Table of contents
What is an ESG Audit?
An ESG audit evaluates the company’s operations, policies, and strategy from the perspective of environmental (E), social (S), and governance (G) criteria. It determines how well the company aligns with sustainable development goals and uncovers areas for improvement. ESG audits are valuable for companies aiming to meet stakeholder expectations, satisfy due diligence demands, or position themselves as responsible business partners.
Why Understanding Business Processes Is Key to ESG Implementation
Effective ESG transformation starts with a clear understanding of the company’s existing operations. ESG data used for sustainability reporting under ESRS must be grounded in day-to-day business processes. This means examining how the organization functions in practice—not just strategy documents. Mapping the actual workflows (“as-is”) enables accurate identification of ESG-relevant areas, such as emissions, supplier ethics, or anti-corruption practices. This forms the foundation for ESG planning and integration.
Example: A property management company initiated an ESG audit to clarify who is responsible for energy and water usage data—landlord or tenants. The audit revealed opportunities for quick sustainability wins through minimal investments, such as optimizing water usage and expanding green areas.
What Are the Key Stages of an ESG Audit?
- Kick-off training to introduce ESG concepts and audit goals
- Business Process Maturity Assessment (BPM Maturity)
- Mapping processes critical for ESG transformation
- Final report with KPI system and improvement roadmap
The process begins with training sessions—online or on-site—to build awareness among staff. Then, we assess ESG-related process maturity using internal workshops and map out the company’s real operational structure. This step identifies the most influential processes for ESG impact.
The audit ends with a report summarizing findings, ESG impact areas, KPI proposals, and action plans to guide ESG integration into business strategy.
Benefits of Conducting an ESG Audit
- Clarity on how your business model aligns with ESG principles
- Identification of gaps and recommendations for change
- Support for strategy alignment with ESG frameworks
- Informed budgeting for sustainability transformation
Risks Related to ESG Auditing
ESG audits pose minimal external risk since they are internal exercises and not mandatory reports. However, challenges may include change management and data availability. Successful implementation requires company-wide buy-in and transparency in operations and documentation.
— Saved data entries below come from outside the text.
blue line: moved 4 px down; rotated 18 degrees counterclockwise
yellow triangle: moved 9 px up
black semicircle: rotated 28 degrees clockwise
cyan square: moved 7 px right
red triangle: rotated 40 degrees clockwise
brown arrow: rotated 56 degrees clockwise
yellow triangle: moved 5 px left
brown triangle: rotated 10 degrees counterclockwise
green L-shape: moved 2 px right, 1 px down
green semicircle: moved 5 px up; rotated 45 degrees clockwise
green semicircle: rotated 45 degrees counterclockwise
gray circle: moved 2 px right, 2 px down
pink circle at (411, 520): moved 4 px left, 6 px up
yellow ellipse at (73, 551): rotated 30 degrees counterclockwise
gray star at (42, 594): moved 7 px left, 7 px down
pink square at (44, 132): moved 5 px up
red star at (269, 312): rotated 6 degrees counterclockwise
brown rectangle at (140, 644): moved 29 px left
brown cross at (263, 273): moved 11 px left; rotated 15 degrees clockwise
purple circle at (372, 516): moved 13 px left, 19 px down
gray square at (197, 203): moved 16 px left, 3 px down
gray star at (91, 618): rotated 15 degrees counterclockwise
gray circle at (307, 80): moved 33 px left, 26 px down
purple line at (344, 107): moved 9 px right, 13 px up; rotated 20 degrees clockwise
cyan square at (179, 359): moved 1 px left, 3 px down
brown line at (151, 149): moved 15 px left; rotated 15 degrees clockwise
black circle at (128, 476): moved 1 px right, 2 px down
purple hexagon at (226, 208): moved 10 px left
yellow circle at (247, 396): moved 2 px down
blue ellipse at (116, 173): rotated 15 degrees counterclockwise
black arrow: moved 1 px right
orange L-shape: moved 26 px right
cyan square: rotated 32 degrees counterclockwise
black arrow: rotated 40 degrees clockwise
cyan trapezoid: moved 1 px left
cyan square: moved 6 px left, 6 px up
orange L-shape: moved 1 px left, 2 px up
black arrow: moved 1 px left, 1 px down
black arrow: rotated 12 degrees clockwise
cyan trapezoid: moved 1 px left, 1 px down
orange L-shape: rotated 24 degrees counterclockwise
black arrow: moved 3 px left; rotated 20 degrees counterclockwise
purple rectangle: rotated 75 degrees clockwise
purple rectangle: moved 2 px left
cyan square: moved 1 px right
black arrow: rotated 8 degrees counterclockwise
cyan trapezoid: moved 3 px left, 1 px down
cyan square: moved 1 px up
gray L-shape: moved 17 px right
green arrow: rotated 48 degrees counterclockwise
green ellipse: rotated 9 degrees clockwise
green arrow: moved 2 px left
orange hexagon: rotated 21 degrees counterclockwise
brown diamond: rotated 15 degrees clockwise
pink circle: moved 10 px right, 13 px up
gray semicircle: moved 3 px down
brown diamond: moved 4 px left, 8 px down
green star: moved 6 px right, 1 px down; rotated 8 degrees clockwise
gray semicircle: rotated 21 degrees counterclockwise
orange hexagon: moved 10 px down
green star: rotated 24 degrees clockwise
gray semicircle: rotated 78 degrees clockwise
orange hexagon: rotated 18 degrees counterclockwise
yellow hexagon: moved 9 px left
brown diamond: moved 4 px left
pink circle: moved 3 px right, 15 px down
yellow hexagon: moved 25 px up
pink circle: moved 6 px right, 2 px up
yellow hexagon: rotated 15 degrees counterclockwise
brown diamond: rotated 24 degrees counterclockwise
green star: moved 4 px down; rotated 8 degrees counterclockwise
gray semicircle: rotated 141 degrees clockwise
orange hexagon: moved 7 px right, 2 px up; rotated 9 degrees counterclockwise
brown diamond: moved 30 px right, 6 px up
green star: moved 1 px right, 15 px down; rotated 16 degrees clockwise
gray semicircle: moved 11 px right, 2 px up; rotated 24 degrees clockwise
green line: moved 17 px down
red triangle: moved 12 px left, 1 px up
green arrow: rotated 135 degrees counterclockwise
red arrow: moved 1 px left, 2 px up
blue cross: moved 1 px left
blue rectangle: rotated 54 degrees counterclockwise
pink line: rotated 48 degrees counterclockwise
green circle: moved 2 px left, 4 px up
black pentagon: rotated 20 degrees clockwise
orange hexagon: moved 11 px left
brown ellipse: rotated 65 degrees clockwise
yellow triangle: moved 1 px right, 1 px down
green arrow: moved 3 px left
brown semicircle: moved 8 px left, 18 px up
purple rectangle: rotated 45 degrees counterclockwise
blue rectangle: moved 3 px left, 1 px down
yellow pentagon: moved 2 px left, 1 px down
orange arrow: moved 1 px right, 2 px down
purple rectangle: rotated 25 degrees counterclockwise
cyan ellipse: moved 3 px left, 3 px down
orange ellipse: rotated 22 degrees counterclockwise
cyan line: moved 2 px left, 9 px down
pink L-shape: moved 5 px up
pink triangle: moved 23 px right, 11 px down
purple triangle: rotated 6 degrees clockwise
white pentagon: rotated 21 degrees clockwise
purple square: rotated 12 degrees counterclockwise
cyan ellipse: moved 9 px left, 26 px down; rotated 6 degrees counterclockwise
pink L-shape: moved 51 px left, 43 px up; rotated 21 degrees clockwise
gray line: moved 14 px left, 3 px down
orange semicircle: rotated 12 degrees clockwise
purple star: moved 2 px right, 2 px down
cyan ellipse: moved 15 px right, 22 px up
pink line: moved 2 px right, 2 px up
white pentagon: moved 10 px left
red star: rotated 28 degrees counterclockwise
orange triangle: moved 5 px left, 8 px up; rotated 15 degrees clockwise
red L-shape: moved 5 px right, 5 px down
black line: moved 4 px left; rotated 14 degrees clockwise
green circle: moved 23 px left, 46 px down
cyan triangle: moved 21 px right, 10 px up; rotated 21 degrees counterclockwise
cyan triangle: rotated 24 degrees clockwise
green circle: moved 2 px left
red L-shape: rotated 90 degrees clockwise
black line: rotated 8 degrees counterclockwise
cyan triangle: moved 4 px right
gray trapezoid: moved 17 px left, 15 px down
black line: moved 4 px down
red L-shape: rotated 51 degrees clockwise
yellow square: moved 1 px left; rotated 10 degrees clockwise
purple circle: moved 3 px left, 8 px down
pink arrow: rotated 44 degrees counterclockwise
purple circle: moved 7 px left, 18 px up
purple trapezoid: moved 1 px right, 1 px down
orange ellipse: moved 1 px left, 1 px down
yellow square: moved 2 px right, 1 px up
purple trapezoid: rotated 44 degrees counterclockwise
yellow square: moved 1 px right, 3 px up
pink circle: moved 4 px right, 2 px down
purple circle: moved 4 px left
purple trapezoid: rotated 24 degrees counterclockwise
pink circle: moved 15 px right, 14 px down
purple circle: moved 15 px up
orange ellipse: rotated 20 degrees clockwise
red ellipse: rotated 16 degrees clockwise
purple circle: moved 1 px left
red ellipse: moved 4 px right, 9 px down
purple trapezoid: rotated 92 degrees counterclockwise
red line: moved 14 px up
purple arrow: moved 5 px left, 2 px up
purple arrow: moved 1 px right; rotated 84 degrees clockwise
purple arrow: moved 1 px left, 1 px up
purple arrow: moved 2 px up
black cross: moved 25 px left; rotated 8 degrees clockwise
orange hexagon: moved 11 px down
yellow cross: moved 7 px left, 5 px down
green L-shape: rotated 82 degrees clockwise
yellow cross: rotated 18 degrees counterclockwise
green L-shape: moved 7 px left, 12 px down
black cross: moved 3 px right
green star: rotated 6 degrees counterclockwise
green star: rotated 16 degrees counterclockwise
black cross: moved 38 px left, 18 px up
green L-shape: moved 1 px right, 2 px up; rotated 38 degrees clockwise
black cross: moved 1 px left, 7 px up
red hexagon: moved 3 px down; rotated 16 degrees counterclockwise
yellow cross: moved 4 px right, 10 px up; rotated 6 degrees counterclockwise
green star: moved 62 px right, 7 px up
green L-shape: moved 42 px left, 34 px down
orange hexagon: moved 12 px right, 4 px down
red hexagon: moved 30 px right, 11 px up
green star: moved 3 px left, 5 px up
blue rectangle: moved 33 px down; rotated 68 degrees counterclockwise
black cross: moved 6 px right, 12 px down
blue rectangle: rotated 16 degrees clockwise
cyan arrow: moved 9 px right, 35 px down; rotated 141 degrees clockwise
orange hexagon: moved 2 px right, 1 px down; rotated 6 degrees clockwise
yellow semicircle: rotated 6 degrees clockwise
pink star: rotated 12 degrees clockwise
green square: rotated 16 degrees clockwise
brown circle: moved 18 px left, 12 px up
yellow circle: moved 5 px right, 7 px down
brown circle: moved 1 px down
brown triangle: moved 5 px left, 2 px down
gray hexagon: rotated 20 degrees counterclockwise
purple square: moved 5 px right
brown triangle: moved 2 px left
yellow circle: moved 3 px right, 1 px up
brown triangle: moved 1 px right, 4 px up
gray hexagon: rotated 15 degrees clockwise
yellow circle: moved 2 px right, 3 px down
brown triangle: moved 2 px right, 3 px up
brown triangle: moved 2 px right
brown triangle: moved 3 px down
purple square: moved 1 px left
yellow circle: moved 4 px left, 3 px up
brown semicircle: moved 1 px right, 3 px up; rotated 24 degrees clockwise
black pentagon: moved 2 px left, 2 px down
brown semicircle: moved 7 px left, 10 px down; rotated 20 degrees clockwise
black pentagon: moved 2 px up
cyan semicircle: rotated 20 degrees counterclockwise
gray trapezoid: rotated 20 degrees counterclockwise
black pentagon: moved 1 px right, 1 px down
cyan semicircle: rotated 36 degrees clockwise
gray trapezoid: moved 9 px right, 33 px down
How Long Does an ESG Audit Take?
On average, an ESG audit takes about 2 months. The timeline depends on:
- The availability and quality of process maps
- The complexity of the company’s operations
- The number of employees and departments involved
Initial training usually begins within 2 weeks of contract signing. BPM maturity assessment and process mapping take around 1–2 months, followed by report preparation and KPI development in the final stage.